> [TEXT BLOCK]:
Dammit, now I'm caring for the characters? I don't frickin' like anime!

Porco Rosso – 1992 (in English)
What the crap? A flying pig?

Looks can be deceiving my friends, as I so quickly discovered. In fact, the aforementioned flying pig is Marco Pagot, a WWI pilot that lost faith in humanity and was cursed to live the remainder of his life looking like an anthropomorphic pig, thereafter known as Porco Rosso. Set during the rise of the Nazis during 1930s Italy, Rosso is the one Ace pilot feared by all. I will leave it at that. Miyazaki's ability to create such detailed and realistic landscapes, weave in an intriguing, beautifully uplifting and sad story, and bring to life through freakin' animation a piece of aeronautical history, makes me want to be a part of this world.

Unable to stop thinking about this film... I... I, like anime?

Spirited Away – 2001 (In English)
This Oscar-winning film is by far the most critically loved and appears at the top of most favourite anime lists. Our introduction to the world is discovering it through the main character Chihiro's eyes, and it's world is full of magic, witches, curses, spirits and, well, wonder. It is a masterpiece from all angles. You forget that the characters are animated creations and that their story will unfold as it has been written. I felt as though I were in step with Chihiro's every move and through every beautiful, magical and horrifying scene, and that by sheer will I could help her outcome. (Spoiler) Maybe I did help, because as with all others I am writing about today, it has a very happy ending.

I like anime.

> [GIVEN MATERIAL]:

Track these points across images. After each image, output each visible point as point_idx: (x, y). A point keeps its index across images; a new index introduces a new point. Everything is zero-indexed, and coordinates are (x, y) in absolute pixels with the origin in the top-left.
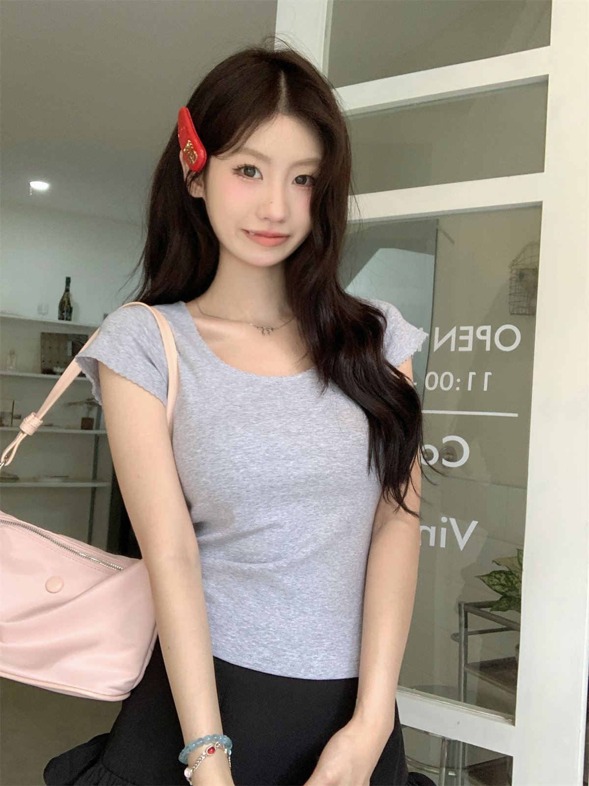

> [EXERCISE AIM]:
Extend the piece about Miyazaki's anime films by writing what comes after its final line, "I like anime."

> [RESPONSE TO THE TASK]:
The Wind Rises – 2013 (In Japanese)
Wow. I don't even know how else to start this. As I wrote about all the other films, this was the one I was most looking forward to praising. It's the only one we watched in Japanese and I, for one, wouldn't have had it any other way. The lead character Jiro's voice is understated, soft, yet perfunctory and strong in every word spoken. We would have lost that in English dubbing, as there is no one in the acting world that I could imagine voicing him. Miyazaki's love of planes and aviation is again at the centre of this story, this time based on the life of Jiro Horikishi, the man who designed the Japanese Zero fighter planes for WWII. This film is the most dramatic, sentimental and beautiful that we watched for this piece, and by far (miles really) my favourite and if possible, has further deepened my love of history. How really is it possible for a cartoon to do that? With a perfect story, score and animation, combined with sheer passion and love that was poured into it, anything is possible. Not to mention man-made sounds (some by the director and producer Toshio Suzuki) for most of the giant explosion and earthquake rumblings. Start and finish with a Wow.

As we progressed through each of the movies, I understood why Daryl chose each one and fell more and more in love with the genre, or with Miyazaki's contribution to it. These films moved me in a way I would have previously never have guessed possible, and I have not stopped thinking about them, particularly The Wind Rises. I even watched a documentary about Miyazaki's life, Studio Ghibli and which almost acted as a companion to The Wind Rises, as it was filmed during the creation of the film. It's called The Kingdom of Dreams and Madness. Watch it, it's fantastic.

Beautiful realism, historical world issues and humanity's spiritual relationship with nature, not to mention breathtaking animation, a perfect combination of score and voice talents make Hayao Miyazaki's films my perfect introduction to anime. And I may just stick with his films. Or no more at all. Because I don't like anime.

And I'm a frickin' liar. ...'Cause now? Now I LOVE it.

Stupid Daryl.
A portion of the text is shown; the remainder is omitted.